Over the past few years working in the postpartum field, I have encountered negative feedback from fellow mothers, both young and old: "I did it all by myself, no help," "I could never let someone else help me with my baby," "It's a mother’s job to do it all," and "Your services are for the rich and lazy." Let me stop right there. These sentiments can be frustrating and misguided. May I just get your attention for a second? to encourage you to stop focusing on the pressure that society has put on mothers for the past centuries. Let's shift our focus away from the societal pressures that have burdened mothers for centuries and may I say receiving support doesn’t make you any less of a mother or diminish your love for your child. In many cultures, it’s actually common practice for mothers to receive all the support they can get.

The word "doula" comes from the Greek word “doule,” which means “female servant.” Historically, women had a village of support, a community of other women who helped them through the prenatal and postnatal periods. Before advanced medical technology, this village of women was essential. Some cultures even treat new mothers like queens, offering them special care. Biblically, in Luke 1:56, Mary stayed with her cousin Elizabeth for three months, sharing in each other’s company and preparations. In the passage of Luke you read all sorts of trials, suffering, waiting, joy, and celebration- but when you see the beauty of the whole picture, you see the community that took place. Who knows what took place, did they help each other prepare emotionally? make blankets? prepare the nursery? did they share sufferings and experiences? Did they share joy? why can’t you enjoy the same support today? I’m not suggesting we discard evidence-based care and have babies in Bethlehem or cars—though some women do. I’m advocating for a village of support, from beginning to end. Why must we shame mothers? Why must you feel guilty? Our community should be uplifting and non-judgmental, nurturing new mothers.
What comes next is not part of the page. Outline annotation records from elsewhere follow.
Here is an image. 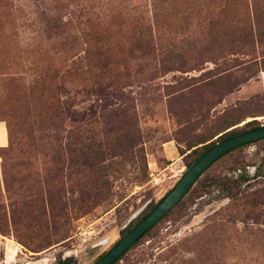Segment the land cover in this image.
<instances>
[{"label": "rangeland", "instance_id": "obj_1", "mask_svg": "<svg viewBox=\"0 0 264 264\" xmlns=\"http://www.w3.org/2000/svg\"><path fill=\"white\" fill-rule=\"evenodd\" d=\"M77 2L0 0V147L13 129L0 153V264H93L186 171L179 149L230 122L264 126V47L201 57L225 30L208 24L214 0H90L105 56L82 44ZM201 180L216 182L193 186L115 264H264V143Z\"/></svg>", "mask_w": 264, "mask_h": 264}, {"label": "trees", "instance_id": "obj_2", "mask_svg": "<svg viewBox=\"0 0 264 264\" xmlns=\"http://www.w3.org/2000/svg\"><path fill=\"white\" fill-rule=\"evenodd\" d=\"M77 1L78 2L75 4V7L76 9L77 8L79 9L78 11H79V18H80L79 20H77L78 21L77 31L79 33L82 44H84L86 48L88 49H98L96 54L100 56H105V53L107 52L101 53V50L103 48L105 49L106 45L108 44L109 36L106 34L104 29H102V27L100 26L101 20L98 18V16H96L95 18L93 17L94 14L91 13V10L93 9V7L89 4L90 0H77ZM214 2L218 4L215 7V10L216 9L218 10L217 15H215L214 18H211L208 24L211 27L219 26L220 28L225 29V30H220L216 32L215 37L212 39L213 43L208 47L209 49H207L205 53L201 54V57H203V55L208 54V60H210L211 58H213L212 56L215 54L217 48H219V52H221V56L223 57H225L226 55L229 56V55H234V54H238L241 56H251L252 54H254L255 48L264 47V0H214ZM112 9L115 10L114 13L116 14L114 15H117V14L118 16L122 15L121 12H118L120 11V9L118 10V7L112 8ZM155 19L156 18H155V13H154V20ZM132 20H135V19L133 18ZM75 21L76 20H74V18H71L69 16L68 18H66L65 26L72 25V23ZM234 27L236 28L238 27L240 30L234 31L233 30ZM41 53L42 52H40V54ZM169 70H171V68ZM45 84L46 82L45 80H42V78H39L38 81H35L36 88L41 89L40 98H44V99L46 96ZM231 91L232 89H227L226 92L230 93ZM241 122L227 123V125H225V128H223L217 134H214L211 137H208V139H199L198 141H194L192 143L187 144L184 150L179 149L178 150L179 154L180 156H183V159L190 158V160L185 165L186 170L190 169L199 160V158L211 146H213L216 143L214 141H211L215 136L219 135L216 138V140L222 141L231 136L241 134L246 131H250L252 129L260 127L258 121L252 120V121L244 123L243 128L240 130L236 131L238 127L232 128ZM6 125H7V133L9 137V145L7 148L0 147V153L8 152L13 145L11 141V136L13 135V129L8 122L6 123ZM259 142L264 143V140L259 141ZM254 144L256 143H251V144L239 147L231 152H234L240 148L254 145ZM231 152L223 155L213 164H215L216 162H218L219 160H221L223 157L230 154ZM84 154L85 155L83 156V159H84V162L86 163L87 161H90L91 151L87 149V151H84ZM212 165L210 167H212ZM1 169H2L3 182L5 185V189L8 191L10 184H11V182L9 181V179H11V176L7 173L5 164L2 163ZM215 182L216 181H212V182H208V180L203 181L201 180V177H199L195 181V183L191 186V188L188 190V192L196 184L198 185V188L206 190V188H210L214 186ZM226 188H227V193H228V195L226 196L230 197L231 191L234 188V185L228 184ZM188 192L185 194V196L188 194ZM165 195L156 204H154L149 210V212H147L129 231H127V233L130 232L144 217H146L160 203V201L165 197ZM182 199L180 200V202L182 201ZM85 206L87 205L82 204V206L80 205L79 207H77L75 209L76 213L88 212L89 207L88 206L85 207ZM61 211L63 212L62 208L59 209V212L56 213V216H59L61 218L68 216L66 212L65 213L63 212L64 214L60 215ZM23 215H25L23 219H34L33 217L29 218V216L26 215L25 213ZM147 233H145V235ZM140 239H138L132 246H134ZM123 255H121L117 259V261ZM117 261H115L113 264H115ZM69 262H70L69 260H66V261H63L62 264H70Z\"/></svg>", "mask_w": 264, "mask_h": 264}, {"label": "water", "instance_id": "obj_3", "mask_svg": "<svg viewBox=\"0 0 264 264\" xmlns=\"http://www.w3.org/2000/svg\"><path fill=\"white\" fill-rule=\"evenodd\" d=\"M262 140H264V126L216 142L190 169L184 171V173L180 175L177 183L165 195L160 203L94 264H113L138 239L154 228L178 205L195 181L201 177L215 161L239 147L257 143ZM42 263L43 262H38L33 264Z\"/></svg>", "mask_w": 264, "mask_h": 264}, {"label": "flooded vegetation", "instance_id": "obj_4", "mask_svg": "<svg viewBox=\"0 0 264 264\" xmlns=\"http://www.w3.org/2000/svg\"><path fill=\"white\" fill-rule=\"evenodd\" d=\"M123 237H124V236H123ZM116 244H117V242H116V243H115V244H114L109 250H111ZM131 247H132V246H131ZM131 247H130V248H131ZM130 248H129V249H130ZM129 249H128V250H129ZM109 250H108V251H109ZM128 250H127V251H128ZM108 251H106L105 253H103V254H102V255H101V256H100V257H99L94 263H96V262H97L101 257H103ZM127 251H126V252H127ZM126 252H125V253H126ZM122 255H123V254H122ZM116 261H117V260H116ZM94 263H93V264H94Z\"/></svg>", "mask_w": 264, "mask_h": 264}, {"label": "crops", "instance_id": "obj_5", "mask_svg": "<svg viewBox=\"0 0 264 264\" xmlns=\"http://www.w3.org/2000/svg\"><path fill=\"white\" fill-rule=\"evenodd\" d=\"M6 145V144H5ZM5 145L1 146V147H4Z\"/></svg>", "mask_w": 264, "mask_h": 264}]
</instances>
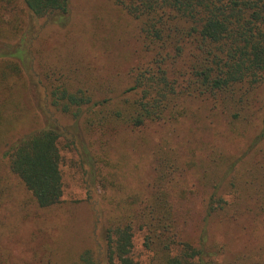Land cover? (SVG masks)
<instances>
[{"label":"trees","instance_id":"trees-1","mask_svg":"<svg viewBox=\"0 0 264 264\" xmlns=\"http://www.w3.org/2000/svg\"><path fill=\"white\" fill-rule=\"evenodd\" d=\"M113 3L134 24L128 38L134 44L124 61L119 60L123 65L94 66L81 73L65 57L60 65L36 59L38 66L28 77L42 90L49 118L42 128L0 145L5 167L37 207L55 206L62 196L59 139L66 137L72 144L75 135L83 138L91 169L88 197L100 194L108 216L92 246L70 264H139L133 258L136 232L142 235L146 264H264L263 241L258 253L231 257L204 227L215 220L238 225L246 215L264 226V0ZM70 7L71 0H0V43H19L0 53L1 135L12 125L8 108L22 105L25 66L34 58L32 27L36 21L42 28L63 26ZM39 43L40 55L45 41ZM196 102L222 117L233 134L244 135L257 121L258 146L246 153L227 152L196 131L182 140L174 130L176 136L155 141L148 196L117 193L111 139L152 124L173 130L195 115L190 106ZM51 112L68 124L57 123ZM194 196L201 198L204 225L192 239L180 203Z\"/></svg>","mask_w":264,"mask_h":264},{"label":"rangeland","instance_id":"rangeland-1","mask_svg":"<svg viewBox=\"0 0 264 264\" xmlns=\"http://www.w3.org/2000/svg\"><path fill=\"white\" fill-rule=\"evenodd\" d=\"M70 9L63 26L42 28V22L36 21L32 27L31 51L34 58L32 64L30 61V65L25 66L28 83L26 80L22 105L16 109L8 108L6 115L13 114L14 117L11 128L4 129L3 135L0 132V145L7 141L12 143L22 135L42 128L49 118L44 112L42 90L28 77L32 68L35 70L38 66L36 59L60 65L65 57L68 63L78 66L81 73H87L91 67L95 69L94 66L123 65L119 60L124 61L130 53L134 41L128 38L134 24L114 5L113 0H71ZM40 39L45 43L39 55L36 47ZM16 47L19 43L6 45L1 42L0 53L6 54ZM62 65L66 67V63ZM94 69L91 70L93 78L97 76ZM260 93L264 96V89ZM190 107L195 110V115L179 121L173 130L152 124L133 132L122 131L111 139L109 155L119 167L115 171L119 182L117 193L121 196L136 194L140 198L148 196L154 175L152 151L155 141L175 135L174 130L176 138L182 140L190 130L196 131L199 138L227 152L246 153L247 149L253 151L258 146L255 140L259 131L257 121L244 135H237L228 131L222 117L208 112L205 103L196 102ZM50 114L57 123L68 124L62 119L57 121L54 114ZM67 137L72 140L69 134ZM74 137L72 142L75 144L66 137L59 139L62 196L57 205L49 208L37 207L30 193L7 170L2 154L5 150L0 147V264H70L85 248L92 246L94 235L98 236L104 227L108 208L100 194L88 197L92 193L89 190L91 169L88 150L82 137ZM251 155L252 152L246 161L252 159ZM180 204L188 217L186 234L193 239L204 225L201 198L190 197ZM245 217L238 225L215 220L204 226L214 241L225 245L231 257L233 254L258 253L264 242L262 222ZM141 243V232H136L133 258L139 264H146L147 253Z\"/></svg>","mask_w":264,"mask_h":264}]
</instances>
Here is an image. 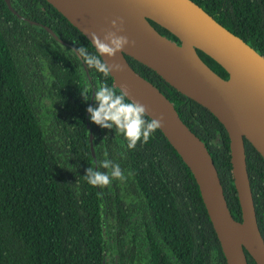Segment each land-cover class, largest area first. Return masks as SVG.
Wrapping results in <instances>:
<instances>
[{
	"label": "trees",
	"instance_id": "trees-1",
	"mask_svg": "<svg viewBox=\"0 0 264 264\" xmlns=\"http://www.w3.org/2000/svg\"><path fill=\"white\" fill-rule=\"evenodd\" d=\"M193 1L264 56V0ZM9 3L21 16L0 0V264H226L195 180L161 131L128 149L114 128L90 121L94 92L85 101L80 91L101 83L119 89L94 68L86 66V74L72 53L78 44L94 51L88 38L47 0ZM196 52L226 77L220 64ZM125 57L203 141L230 213L240 219L223 125L153 69ZM243 144L264 240V158L245 138ZM105 158L121 166L125 180L93 187L83 176Z\"/></svg>",
	"mask_w": 264,
	"mask_h": 264
},
{
	"label": "water",
	"instance_id": "water-1",
	"mask_svg": "<svg viewBox=\"0 0 264 264\" xmlns=\"http://www.w3.org/2000/svg\"><path fill=\"white\" fill-rule=\"evenodd\" d=\"M4 1L21 16L9 0ZM47 1L89 41L87 32L102 36L112 19H123L124 31L120 34L134 45L116 53L114 59L123 71L108 74L112 84L123 88L129 99L147 105L150 119L163 114L164 124L159 130L189 168L226 264H248L244 250L256 264H264V240L256 222L243 144L245 138L264 158V56L193 0ZM149 19L171 32L177 41L157 31ZM42 26L64 43L49 26ZM196 48L220 64L226 77L212 70ZM125 55L153 69L171 86L206 107L223 125L240 219L230 213L203 141L180 119L172 102L133 69ZM82 65L87 74L86 65ZM89 147L95 159L91 142Z\"/></svg>",
	"mask_w": 264,
	"mask_h": 264
},
{
	"label": "clouds",
	"instance_id": "clouds-1",
	"mask_svg": "<svg viewBox=\"0 0 264 264\" xmlns=\"http://www.w3.org/2000/svg\"><path fill=\"white\" fill-rule=\"evenodd\" d=\"M123 31V19L116 17L109 22V29L103 30L102 36L94 31L87 32L94 51L79 44L71 51L88 68H94L105 76L113 72L120 73L123 71V66L115 61L114 57L125 47L134 45V41L120 34ZM102 57H107L108 60H103ZM124 87L126 88V85ZM89 92H94V101L97 105L86 108L90 121L104 129L114 128L116 133L124 136L128 149H134L137 143H148L152 134L164 124L163 114L147 119L148 106L138 100L129 99L128 93L123 88L118 91L105 83H101L94 90L85 88L80 91L85 101L91 98ZM83 178L93 187H106L113 180H125V174L118 163L105 158L97 161L96 167L89 166Z\"/></svg>",
	"mask_w": 264,
	"mask_h": 264
}]
</instances>
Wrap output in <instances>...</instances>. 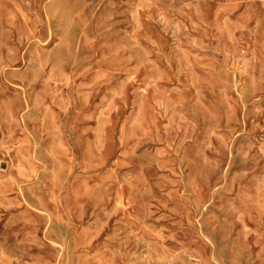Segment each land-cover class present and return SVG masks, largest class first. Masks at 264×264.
<instances>
[{"label":"rangeland","instance_id":"rangeland-1","mask_svg":"<svg viewBox=\"0 0 264 264\" xmlns=\"http://www.w3.org/2000/svg\"><path fill=\"white\" fill-rule=\"evenodd\" d=\"M0 264H264V0H0Z\"/></svg>","mask_w":264,"mask_h":264}]
</instances>
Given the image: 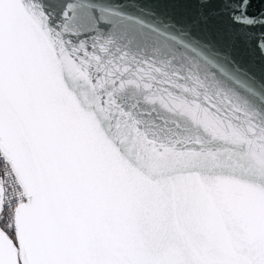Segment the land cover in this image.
Here are the masks:
<instances>
[{
    "label": "snow or ice",
    "instance_id": "1",
    "mask_svg": "<svg viewBox=\"0 0 264 264\" xmlns=\"http://www.w3.org/2000/svg\"><path fill=\"white\" fill-rule=\"evenodd\" d=\"M264 0H0V264H264Z\"/></svg>",
    "mask_w": 264,
    "mask_h": 264
},
{
    "label": "water",
    "instance_id": "2",
    "mask_svg": "<svg viewBox=\"0 0 264 264\" xmlns=\"http://www.w3.org/2000/svg\"><path fill=\"white\" fill-rule=\"evenodd\" d=\"M243 59L245 63H249L253 65V70L256 71L257 74H259L262 70H264V61H261L258 54L254 58V62H253V57L247 54L244 55Z\"/></svg>",
    "mask_w": 264,
    "mask_h": 264
}]
</instances>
Mothers have been deceived into thinking they aren’t good enough if they had an epidural, didn’t have a hospital birth, feed their child certain foods, or seek postpartum support. Shaming others is not your place, and you never know the circumstances people face. There are numerous benefits to birth and postpartum services: decreased use of epidurals and Pitocin, increased natural births and breastfeeding education, better birth experiences, fewer premature births, reduced postpartum depression and anxiety, increased oxytocin when bonding with the baby, decreased risk of ovarian cancer, lower blood pressure and diabetes, better sleep, reduced stress, and better infant education for first-time parents without typical support. These benefits highlight what having a birth doula, postpartum doula, lactation counselor, newborn care specialist, and sleep consultant can do. These professionals are not babysitters but educated specialists who serve vulnerable, judged, tired, scared, lost, overwhelmed, and stressed mothers. They are a village that supports and SERVES.

It’s time we stop letting the internet deceive you and many other mothers and parents out there just like you. Imagine an environment where women feel comfortable expressing and sharing their true thoughts, struggles, and feelings about motherhood—an environment that uplifts, encourages, motivates, and serves one another. My dearest reader, you are not weak for asking for help—you are wise. Seek help, ask for support, and become the best version of yourself for your family.